I also do not like my ciders to be dry and I do like carbonation. The problem is that to make a semi-sweet/sweet cider with carbonation you either have to keg the cider or you have to bottle pasteurize it to stop the yeast from continuing to produce CO2.

When you say the 190F method I assume you are referring to the Papers sticky thread technique. I am not trying to discredit this method at all. I do know this method works because I have use it myself. However, this method is not very forgiving if your bottles are either slightly over carved or the bottles have imperfections. Anyone that knows anything about chemistry knows that when a gas is heated the pressure increases. So when a bottle of cider is heated the pressure inside the bottle will increase on top of the already pressurized CO2. Heating the temp at say 190F will increase the pressure more than at say 170F. The other problem is that glass has a hard time going from a very high temp to a cold temp. This in itself can cause bottle bombs.

With that said, I shy away from the Papers method after blowing several bottles... The last time I used this method I slightly over-carbed a batch of cider and blew 12 bottles (4 in the pot on the stove and 8 that had just finished that were sitting on the counter). Between profanities I was screaming and the sound of bottles blowing that resembled gunshots I was very surprised that my neighbors in my apartment didn't call the cops. Not only was it a nightmare to clean up but I wasted 12 bottles of my best brew so far. I am still finding broken glass in very odd places...

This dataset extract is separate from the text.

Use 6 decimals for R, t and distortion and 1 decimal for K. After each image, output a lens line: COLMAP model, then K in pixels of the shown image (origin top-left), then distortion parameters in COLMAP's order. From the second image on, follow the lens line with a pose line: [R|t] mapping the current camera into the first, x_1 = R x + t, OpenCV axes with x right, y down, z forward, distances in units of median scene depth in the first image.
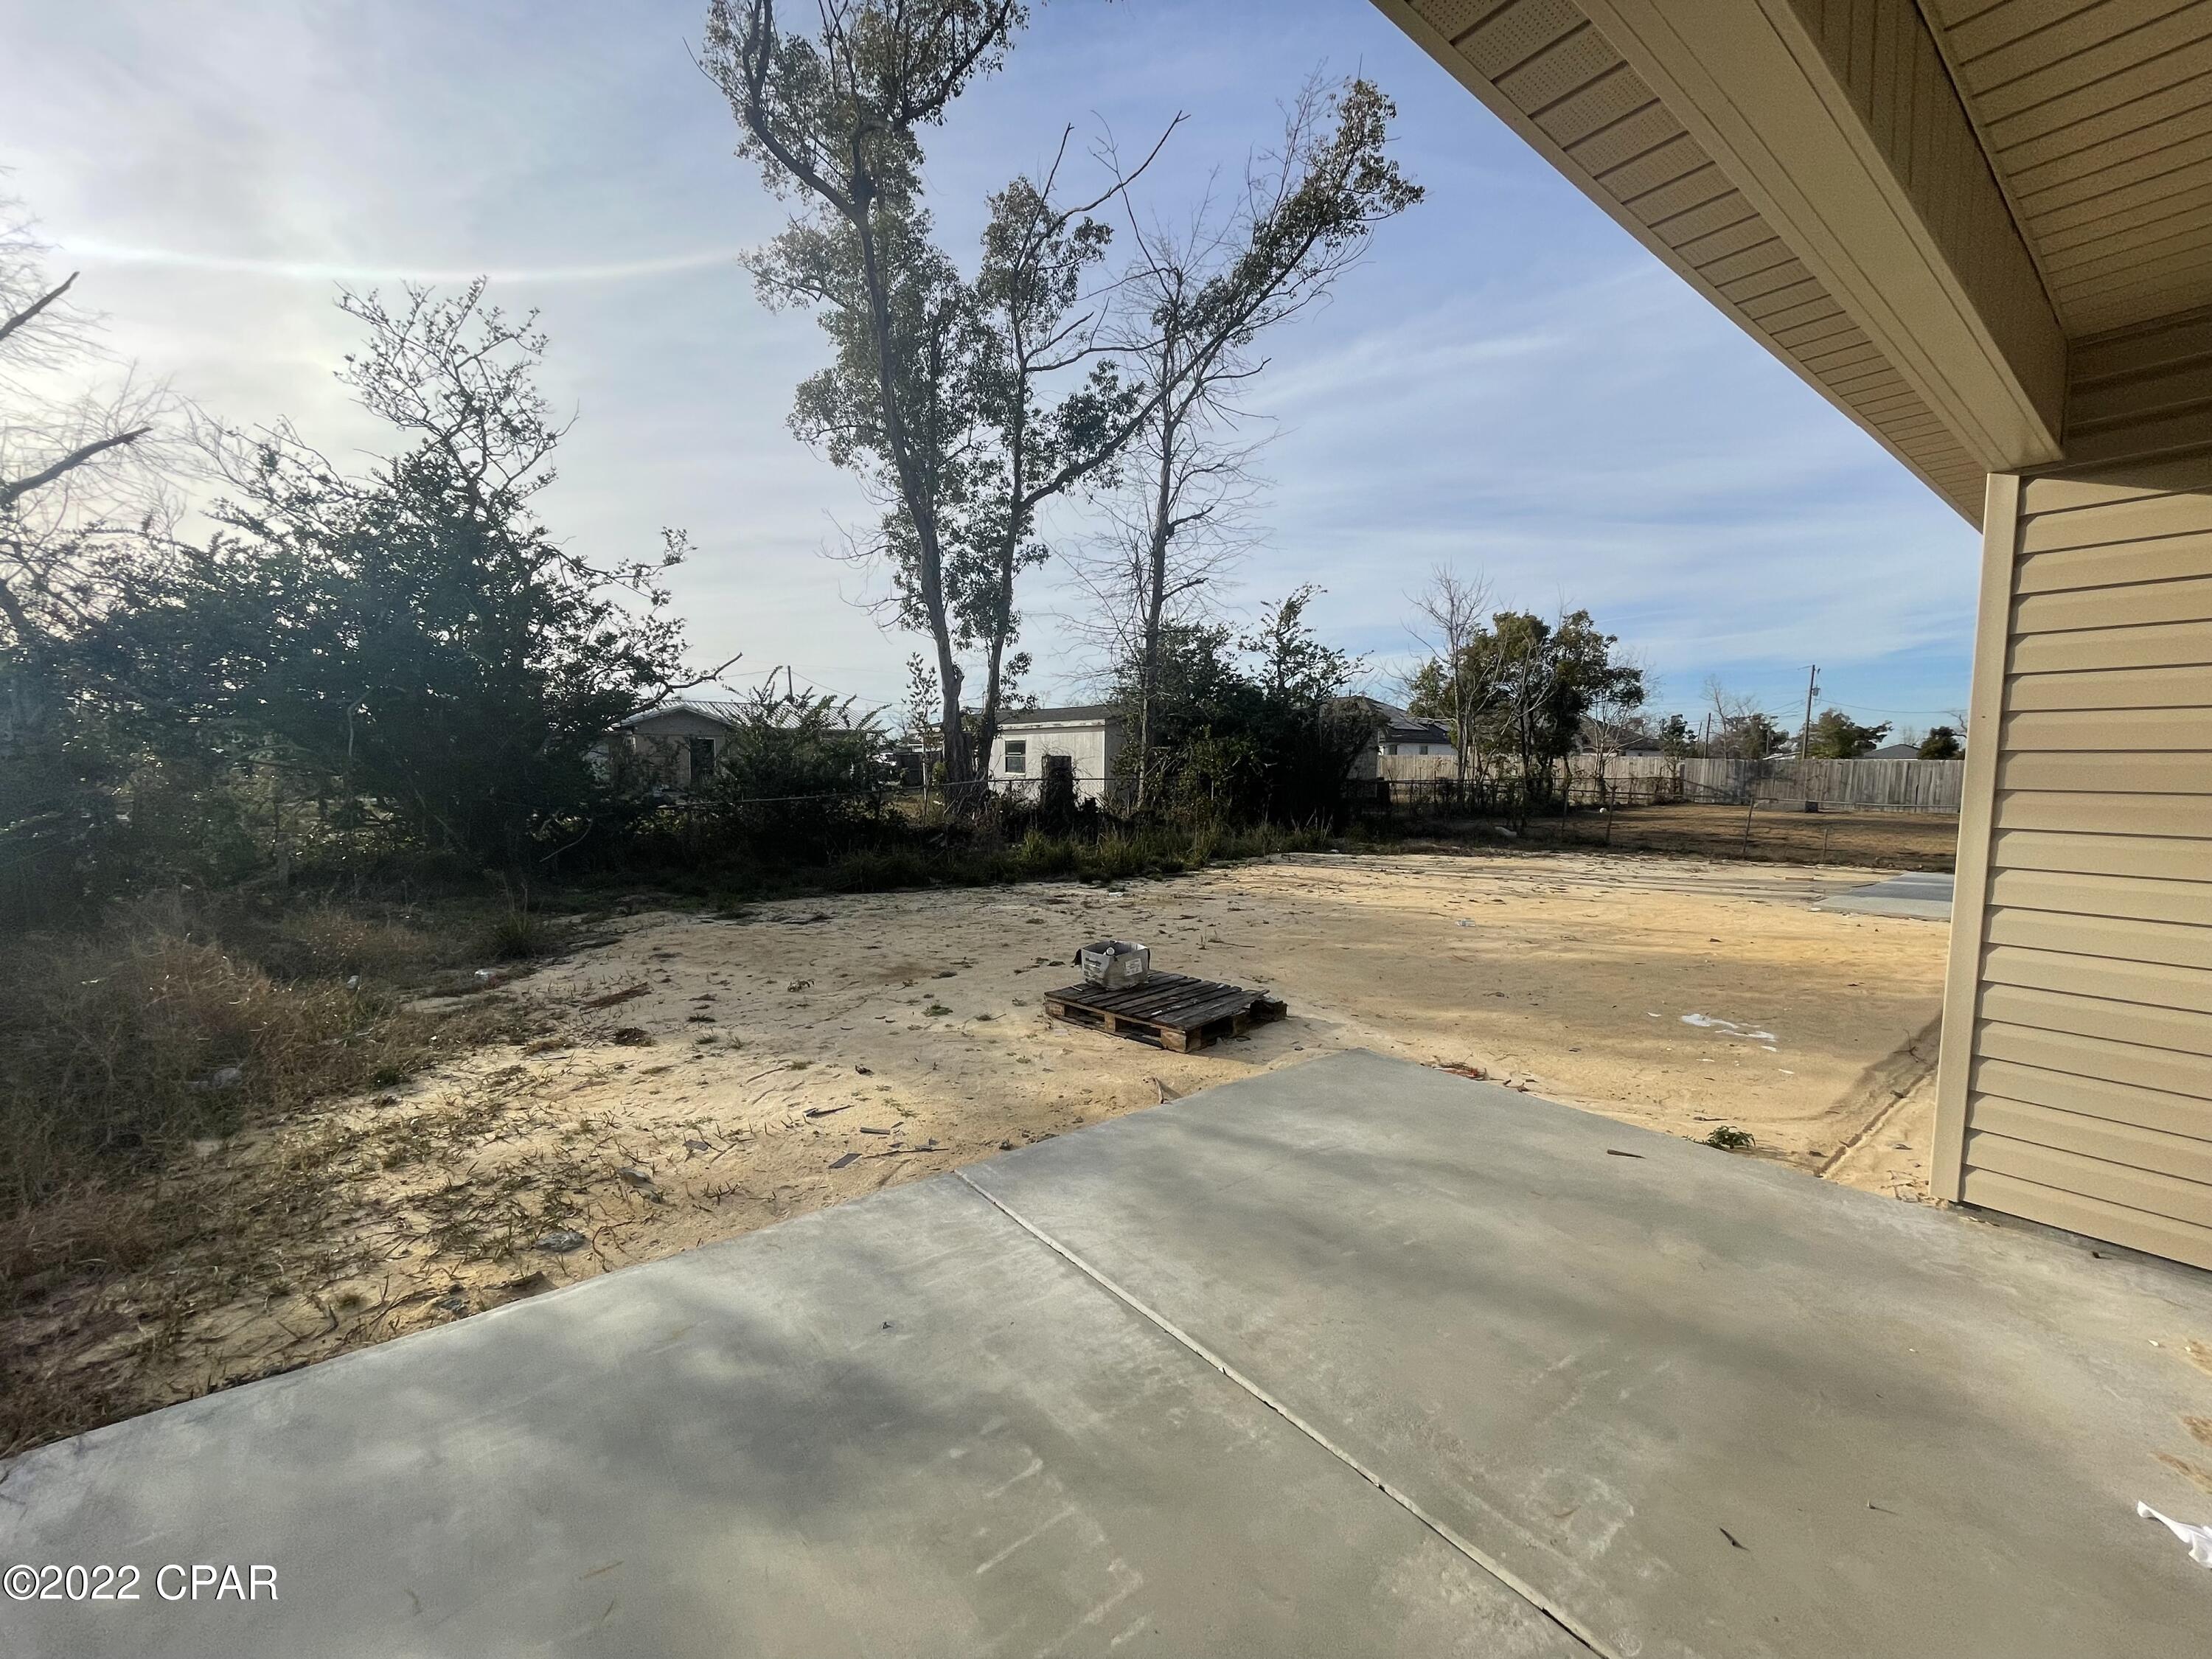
lens RADIAL K [[889.4, 0, 1096.6], [0, 889.4, 834.6], [0, 0, 1]] dist [-0.002748, -0.000711]
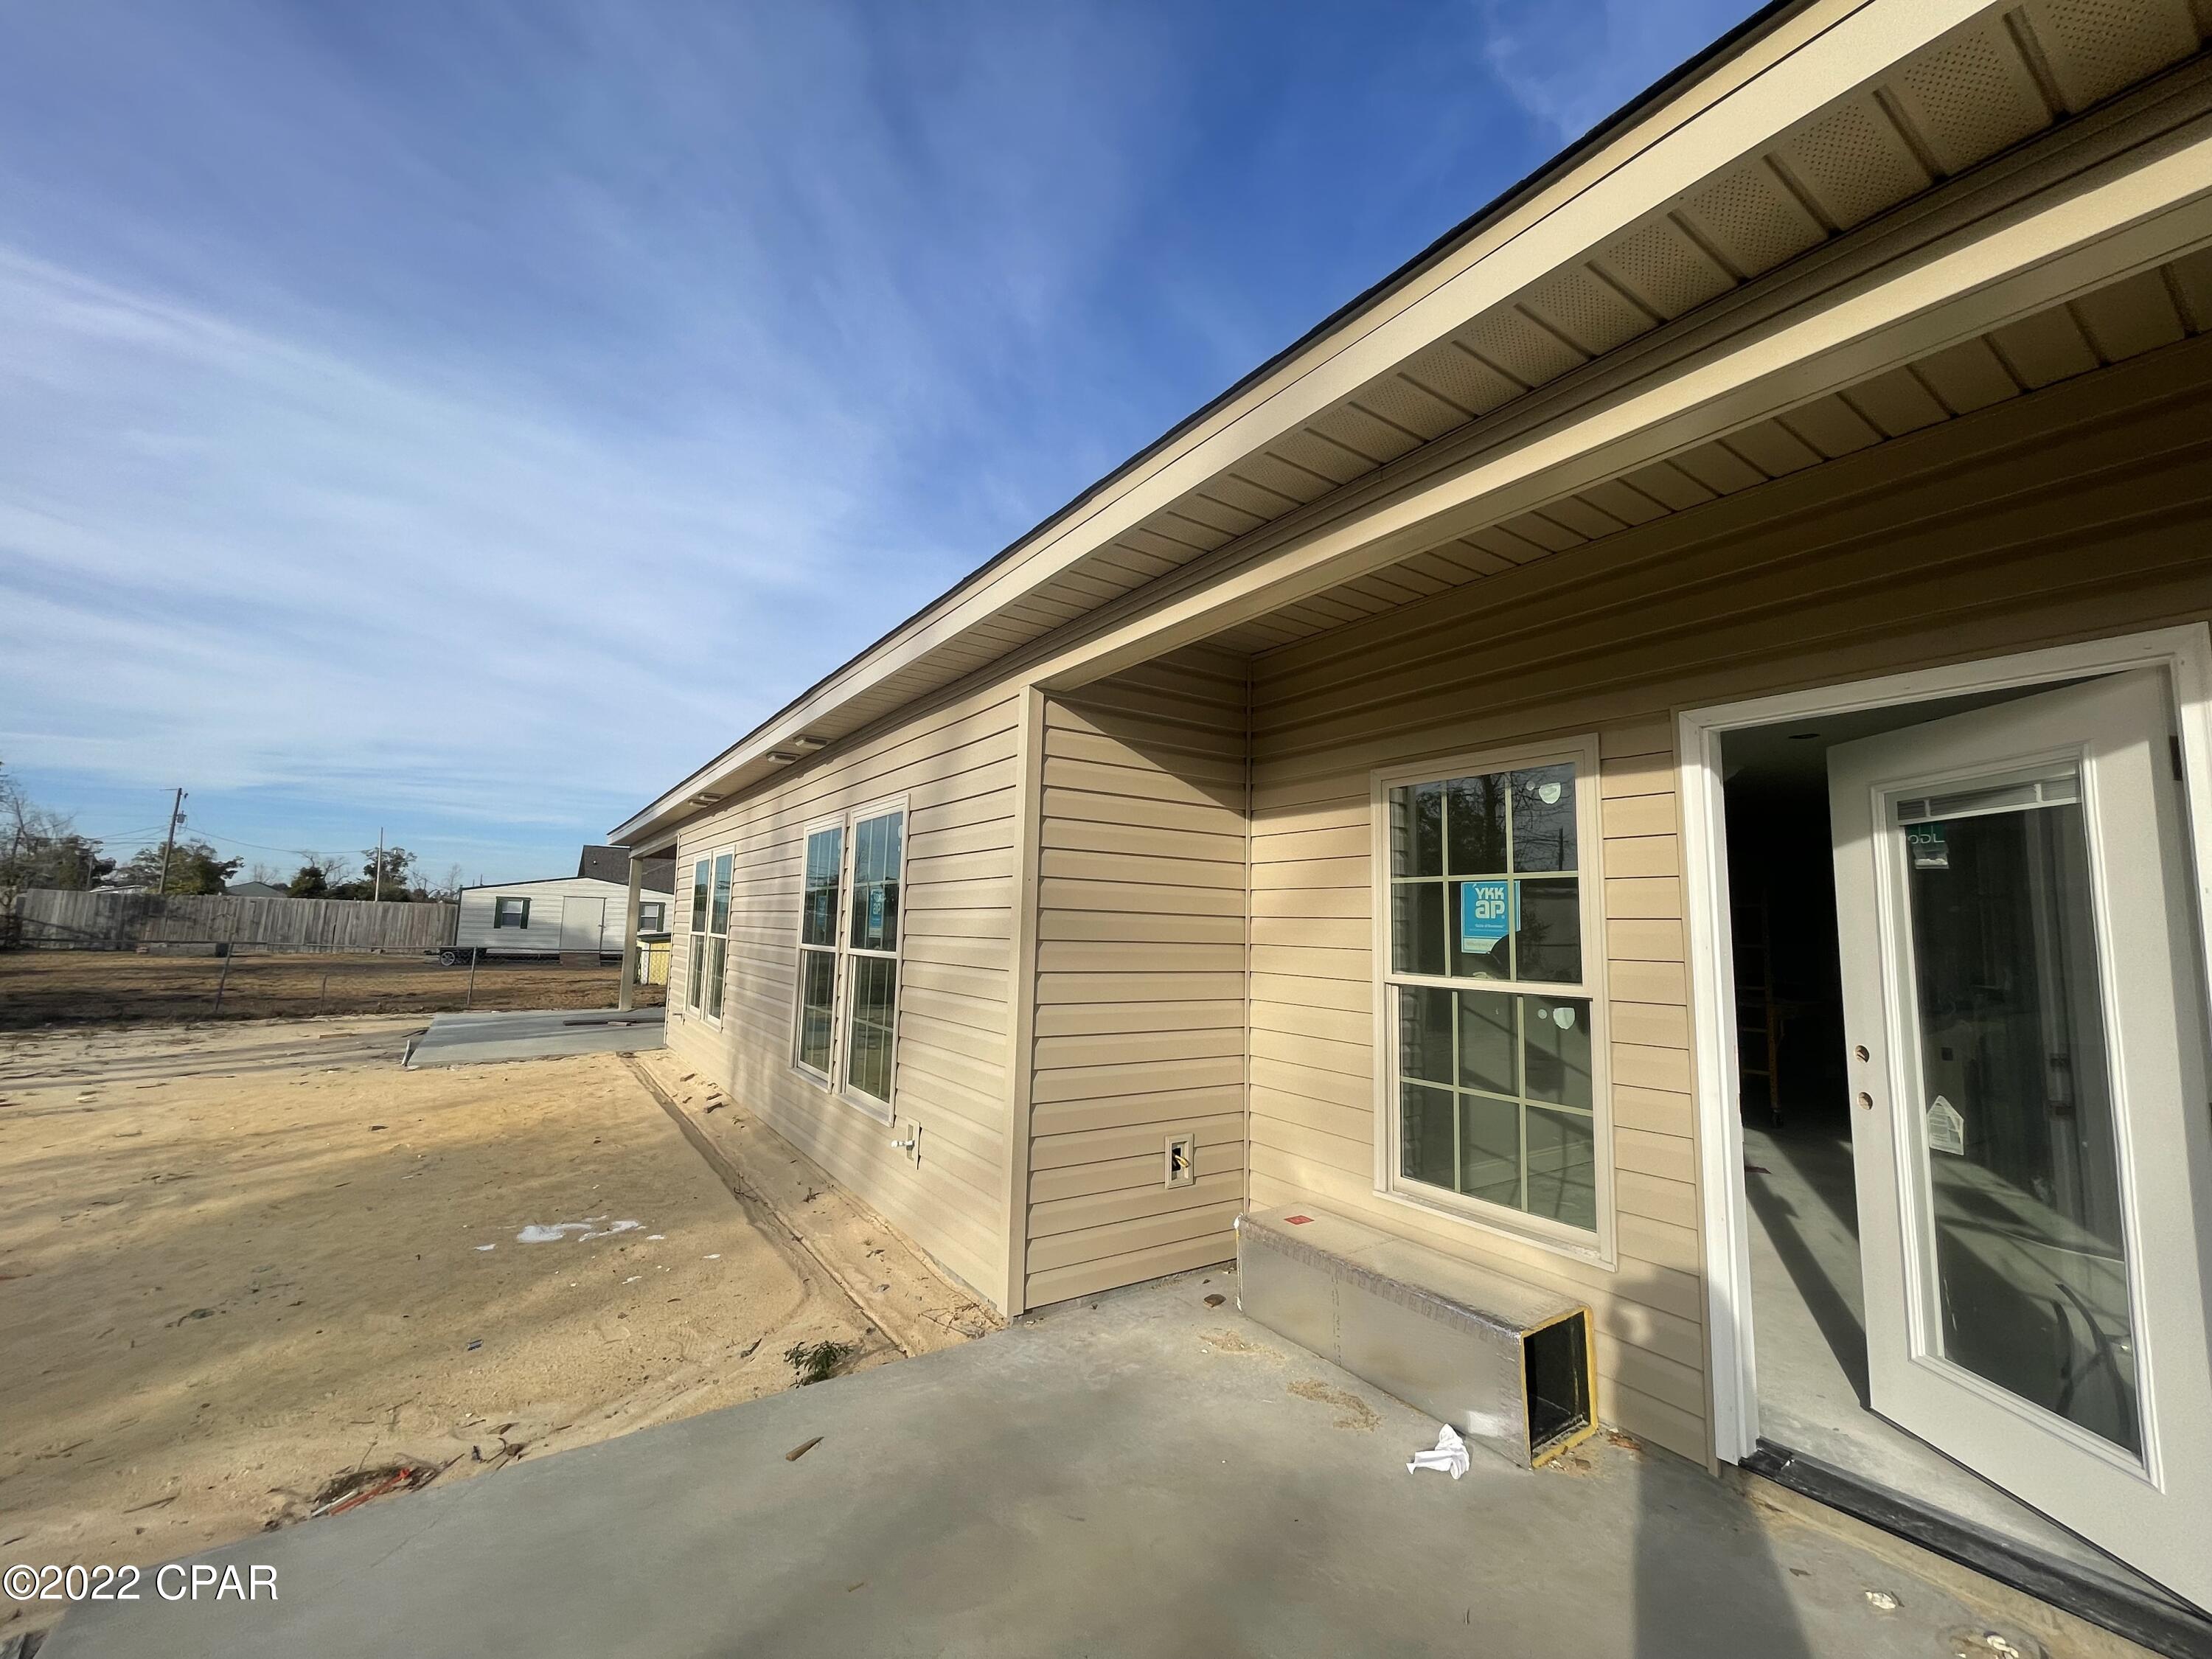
lens RADIAL K [[889.4, 0, 1096.6], [0, 889.4, 834.6], [0, 0, 1]] dist [-0.002748, -0.000711]
pose [[0.063034, 0.100124, 0.992976, -0.041337], [0.055005, 0.993094, -0.103627, -0.013263], [-0.996494, 0.061150, 0.057091, 0.172636]]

I now do a version that is very similar to the Papers technique but with modified temps that I read here

Also there are people that claim to have used a dishwasher and an oven to pasteurize. I have not tried either of these methods because
1: If you don't know the temp of your dishwasher and how long it maintains that temp then it may not work or it may blow all of your bottles
2: Water works better for keeping temperatures consistent for a more equal heating. Therefore an oven may heat some bottles more or less than other bottles depending on where they are located in the oven.
3. If a bottles blows inside your dishwasher or oven you might ruin it.

Hope this helps!
I have used the dishwasher with success, managed to pasteurise a whole 6 gallon batch in one cycle.

It is important to gauge your carbonation levels before using the dishwasher. I bought a $4 digital thermometer with the probe on the end of a wire and monitored a few cycles of the dishwasher while empty and full of dishes.

Ended up using the "intense" cycle which was supposed to be 70deg celsius but got to about 50 deg with the bottles. This cycle lasted 2 hrs 15 mins. Seemed good because the temperature rose gradually to start and maintained the 50 deg for at least half an hour, easing the bottles up to max temp. I had no bombs.